::: EXTRACTED RECORDS :::

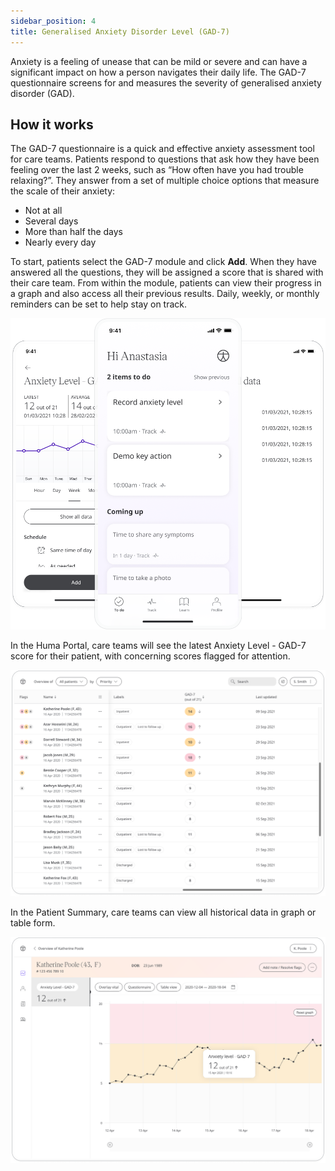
 ```yaml
---
sidebar_position: 4
title: Generalised Anxiety Disorder Level (GAD-7)
---
```


Anxiety is a feeling of unease that can be mild or severe and can have a significant impact on how a person navigates their daily life. The GAD-7 questionnaire screens for and measures the severity of generalised anxiety disorder (GAD). 

## How it works

The GAD-7 questionnaire is a quick and effective anxiety assessment tool for care teams. Patients respond to questions that ask how they have been feeling over the last 2 weeks, such as “How often have you had trouble relaxing?”. They answer from a set of multiple choice options that measure the scale of their anxiety:
- Not at all
- Several days
- More than half the days
- Nearly every day

To start, patients select the GAD-7 module and click **Add**. When they have answered all the questions, they will be assigned a score that is shared with their care team. From within the module, patients can view their progress in a graph and also access all their previous results. Daily, weekly, or monthly reminders can be set to help stay on track.

![Anxiety Level - GAD-7 in the Huma App](./assets/anxiety-level-gad-7.png)

In the Huma Portal, care teams will see the latest Anxiety Level - GAD-7 score for their patient, with concerning scores flagged for attention. 

![Clinician view of Anxiety Level - GAD-7](./assets/cp-patient-list-gad-7.png)

In the Patient Summary, care teams can view all historical data in graph or table form.

![Clinician view of Anxiety Level - GAD-7](./assets/cp-module-details-gad-7.png)
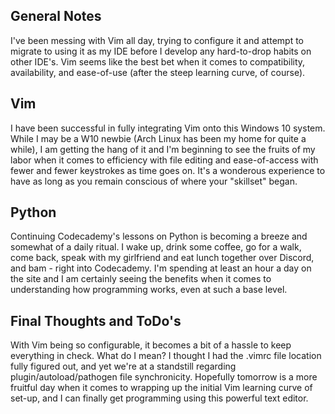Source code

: ## General Notes

I've been messing with Vim all day, trying to configure it and attempt to
migrate to using it as my IDE before I develop any hard-to-drop habits
on other IDE's. Vim seems like the best bet when it comes to compatibility,
availability, and ease-of-use (after the steep learning curve, of course). 

## Vim

I have been successful in fully integrating Vim onto this Windows 10 system.
While I may be a W10 newbie (Arch Linux has been my home for quite a while),
I am getting the hang of it and I'm beginning to see the fruits of my labor
when it comes to efficiency with file editing and ease-of-access with fewer
and fewer keystrokes as time goes on. It's a wonderous experience to have as
long as you remain conscious of where your "skillset" began.

## Python

Continuing Codecademy's lessons on Python is becoming a breeze and somewhat of
a daily ritual. I wake up, drink some coffee, go for a walk, come back, speak
with my girlfriend and eat lunch together over Discord, and bam - right into
Codecademy. I'm spending at least an hour a day on the site and I am certainly
seeing the benefits when it comes to understanding how programming works, even
at such a base level. 

## Final Thoughts and ToDo's

With Vim being so configurable, it becomes a bit of a hassle to keep everything
in check. What do I mean? I thought I had the .vimrc file location fully
figured out, and yet we're at a standstill regarding plugin/autoload/pathogen
file synchronicity. Hopefully tomorrow is a more fruitful day when it comes to
wrapping up the initial Vim learning curve of set-up, and I can finally get
programming using this powerful text editor.
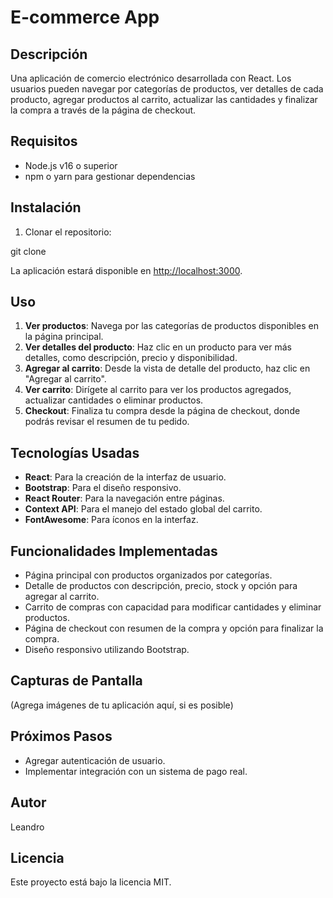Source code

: # E-commerce App

## Descripción
Una aplicación de comercio electrónico desarrollada con React. Los usuarios pueden navegar por categorías de productos, ver detalles de cada producto, agregar productos al carrito, actualizar las cantidades y finalizar la compra a través de la página de checkout.

## Requisitos
- Node.js v16 o superior
- npm o yarn para gestionar dependencias

## Instalación

1. Clonar el repositorio:

git clone 

La aplicación estará disponible en [http://localhost:3000](http://localhost:3000).

## Uso

1. **Ver productos**: Navega por las categorías de productos disponibles en la página principal.
2. **Ver detalles del producto**: Haz clic en un producto para ver más detalles, como descripción, precio y disponibilidad.
3. **Agregar al carrito**: Desde la vista de detalle del producto, haz clic en "Agregar al carrito".
4. **Ver carrito**: Dirígete al carrito para ver los productos agregados, actualizar cantidades o eliminar productos.
5. **Checkout**: Finaliza tu compra desde la página de checkout, donde podrás revisar el resumen de tu pedido.

## Tecnologías Usadas
- **React**: Para la creación de la interfaz de usuario.
- **Bootstrap**: Para el diseño responsivo.
- **React Router**: Para la navegación entre páginas.
- **Context API**: Para el manejo del estado global del carrito.
- **FontAwesome**: Para íconos en la interfaz.

## Funcionalidades Implementadas
- Página principal con productos organizados por categorías.
- Detalle de productos con descripción, precio, stock y opción para agregar al carrito.
- Carrito de compras con capacidad para modificar cantidades y eliminar productos.
- Página de checkout con resumen de la compra y opción para finalizar la compra.
- Diseño responsivo utilizando Bootstrap.

## Capturas de Pantalla

(Agrega imágenes de tu aplicación aquí, si es posible)

## Próximos Pasos
- Agregar autenticación de usuario.
- Implementar integración con un sistema de pago real.

## Autor
Leandro

## Licencia
Este proyecto está bajo la licencia MIT.

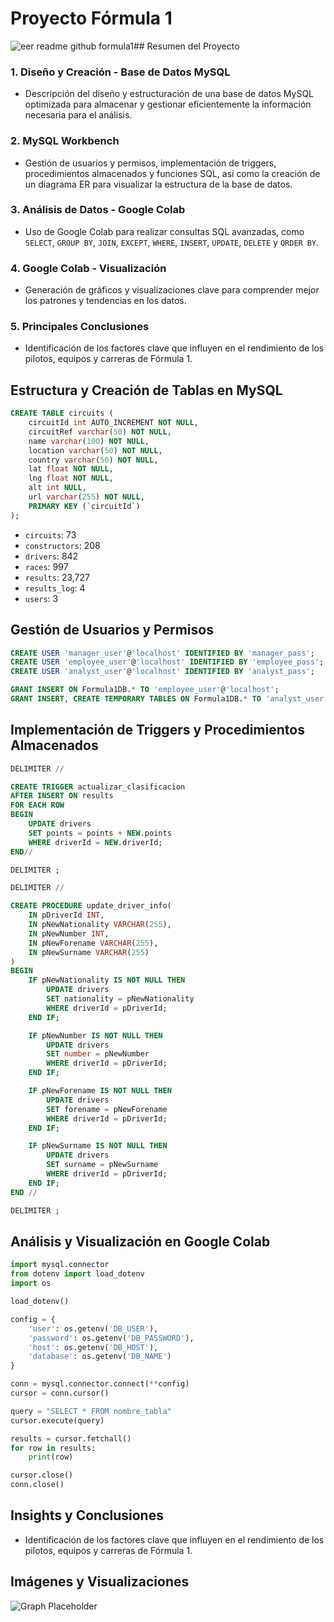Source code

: # Proyecto Fórmula 1

![eer readme github formula1](https://github.com/user-attachments/assets/c90f9e0f-ff6a-452f-a85c-3478a69b0a61)## Resumen del Proyecto

### 1. Diseño y Creación - Base de Datos MySQL
- Descripción del diseño y estructuración de una base de datos MySQL optimizada para almacenar y gestionar eficientemente la información necesaria para el análisis.

### 2. MySQL Workbench
- Gestión de usuarios y permisos, implementación de triggers, procedimientos almacenados y funciones SQL, así como la creación de un diagrama ER para visualizar la estructura de la base de datos.

### 3. Análisis de Datos - Google Colab
- Uso de Google Colab para realizar consultas SQL avanzadas, como `SELECT`, `GROUP BY`, `JOIN`, `EXCEPT`, `WHERE`, `INSERT`, `UPDATE`, `DELETE` y `ORDER BY`.

### 4. Google Colab - Visualización
- Generación de gráficos y visualizaciones clave para comprender mejor los patrones y tendencias en los datos.

### 5. Principales Conclusiones
- Identificación de los factores clave que influyen en el rendimiento de los pilotos, equipos y carreras de Fórmula 1.

## Estructura y Creación de Tablas en MySQL

```sql
CREATE TABLE circuits (
    circuitId int AUTO_INCREMENT NOT NULL,
    circuitRef varchar(50) NOT NULL,
    name varchar(100) NOT NULL,
    location varchar(50) NOT NULL,
    country varchar(50) NOT NULL,
    lat float NOT NULL,
    lng float NOT NULL,
    alt int NULL,
    url varchar(255) NOT NULL,
    PRIMARY KEY (`circuitId`)
);
```

- `circuits`: 73
- `constructors`: 208
- `drivers`: 842
- `races`: 997
- `results`: 23,727
- `results_log`: 4
- `users`: 3

## Gestión de Usuarios y Permisos

```sql
CREATE USER 'manager_user'@'localhost' IDENTIFIED BY 'manager_pass';
CREATE USER 'employee_user'@'localhost' IDENTIFIED BY 'employee_pass';
CREATE USER 'analyst_user'@'localhost' IDENTIFIED BY 'analyst_pass';

GRANT INSERT ON Formula1DB.* TO 'employee_user'@'localhost';
GRANT INSERT, CREATE TEMPORARY TABLES ON Formula1DB.* TO 'analyst_user'@'localhost';
```

## Implementación de Triggers y Procedimientos Almacenados

```sql
DELIMITER //

CREATE TRIGGER actualizar_clasificacion
AFTER INSERT ON results
FOR EACH ROW
BEGIN
    UPDATE drivers
    SET points = points + NEW.points
    WHERE driverId = NEW.driverId;
END//

DELIMITER ;

DELIMITER //

CREATE PROCEDURE update_driver_info(
    IN pDriverId INT,
    IN pNewNationality VARCHAR(255),
    IN pNewNumber INT,
    IN pNewForename VARCHAR(255),
    IN pNewSurname VARCHAR(255)
)
BEGIN
    IF pNewNationality IS NOT NULL THEN
        UPDATE drivers 
        SET nationality = pNewNationality 
        WHERE driverId = pDriverId;
    END IF;

    IF pNewNumber IS NOT NULL THEN
        UPDATE drivers 
        SET number = pNewNumber 
        WHERE driverId = pDriverId;
    END IF;

    IF pNewForename IS NOT NULL THEN
        UPDATE drivers 
        SET forename = pNewForename 
        WHERE driverId = pDriverId;
    END IF;

    IF pNewSurname IS NOT NULL THEN
        UPDATE drivers 
        SET surname = pNewSurname 
        WHERE driverId = pDriverId;
    END IF;
END //

DELIMITER ;
```

## Análisis y Visualización en Google Colab

```python
import mysql.connector
from dotenv import load_dotenv
import os

load_dotenv()

config = {
    'user': os.getenv('DB_USER'),
    'password': os.getenv('DB_PASSWORD'),
    'host': os.getenv('DB_HOST'),
    'database': os.getenv('DB_NAME')
}

conn = mysql.connector.connect(**config)
cursor = conn.cursor()

query = "SELECT * FROM nombre_tabla"
cursor.execute(query)

results = cursor.fetchall()
for row in results:
    print(row)

cursor.close()
conn.close()
```

## Insights y Conclusiones

- Identificación de los factores clave que influyen en el rendimiento de los pilotos, equipos y carreras de Fórmula 1.

## Imágenes y Visualizaciones

![Graph Placeholder](image_path_here)
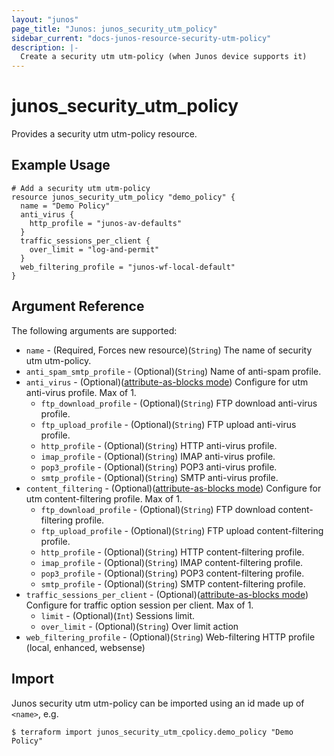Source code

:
 ```yaml
---
layout: "junos"
page_title: "Junos: junos_security_utm_policy"
sidebar_current: "docs-junos-resource-security-utm-policy"
description: |-
  Create a security utm utm-policy (when Junos device supports it)
---
```


# junos_security_utm_policy

Provides a security utm utm-policy resource.

## Example Usage

```hcl
# Add a security utm utm-policy
resource junos_security_utm_policy "demo_policy" {
  name = "Demo Policy"
  anti_virus {
    http_profile = "junos-av-defaults"
  }
  traffic_sessions_per_client {
    over_limit = "log-and-permit"
  }
  web_filtering_profile = "junos-wf-local-default"
}
```

## Argument Reference

The following arguments are supported:

* `name` - (Required, Forces new resource)(`String`) The name of security utm utm-policy.
* `anti_spam_smtp_profile` - (Optional)(`String`) Name of anti-spam profile.
* `anti_virus` - (Optional)([attribute-as-blocks mode](https://www.terraform.io/docs/configuration/attr-as-blocks.html)) Configure for utm anti-virus profile. Max of 1.
  * `ftp_download_profile` - (Optional)(`String`) FTP download anti-virus profile.
  * `ftp_upload_profile` - (Optional)(`String`) FTP upload anti-virus profile.
  * `http_profile` - (Optional)(`String`) HTTP anti-virus profile.
  * `imap_profile` - (Optional)(`String`) IMAP anti-virus profile.
  * `pop3_profile` - (Optional)(`String`) POP3 anti-virus profile.
  * `smtp_profile` - (Optional)(`String`) SMTP anti-virus profile.
* `content_filtering` - (Optional)([attribute-as-blocks mode](https://www.terraform.io/docs/configuration/attr-as-blocks.html)) Configure for utm content-filtering profile. Max of 1.
  * `ftp_download_profile` - (Optional)(`String`) FTP download content-filtering profile.
  * `ftp_upload_profile` - (Optional)(`String`) FTP upload content-filtering profile.
  * `http_profile` - (Optional)(`String`) HTTP content-filtering profile.
  * `imap_profile` - (Optional)(`String`) IMAP content-filtering profile.
  * `pop3_profile` - (Optional)(`String`) POP3 content-filtering profile.
  * `smtp_profile` - (Optional)(`String`) SMTP content-filtering profile.
* `traffic_sessions_per_client`  - (Optional)([attribute-as-blocks mode](https://www.terraform.io/docs/configuration/attr-as-blocks.html)) Configure for traffic option session per client. Max of 1.
  * `limit` - (Optional)(`Int`) Sessions limit.
  * `over_limit` - (Optional)(`String`) Over limit action
* `web_filtering_profile` - (Optional)(`String`) Web-filtering HTTP profile (local, enhanced, websense)

## Import

Junos security utm utm-policy can be imported using an id made up of `<name>`, e.g.

```
$ terraform import junos_security_utm_cpolicy.demo_policy "Demo Policy"
```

:::

> _WHAT IS NEEDED_
Reproduce exactly the lines of the records above from the one with "I have been" to the one with "Codecademy. I'm spending", both included, and leave out everything else.

> _SOLUTION TO THIS EXERCISE_
I have been successful in fully integrating Vim onto this Windows 10 system.
While I may be a W10 newbie (Arch Linux has been my home for quite a while),
I am getting the hang of it and I'm beginning to see the fruits of my labor
when it comes to efficiency with file editing and ease-of-access with fewer
and fewer keystrokes as time goes on. It's a wonderous experience to have as
long as you remain conscious of where your "skillset" began.

## Python

Continuing Codecademy's lessons on Python is becoming a breeze and somewhat of
a daily ritual. I wake up, drink some coffee, go for a walk, come back, speak
with my girlfriend and eat lunch together over Discord, and bam - right into
Codecademy. I'm spending at least an hour a day on the site and I am certainly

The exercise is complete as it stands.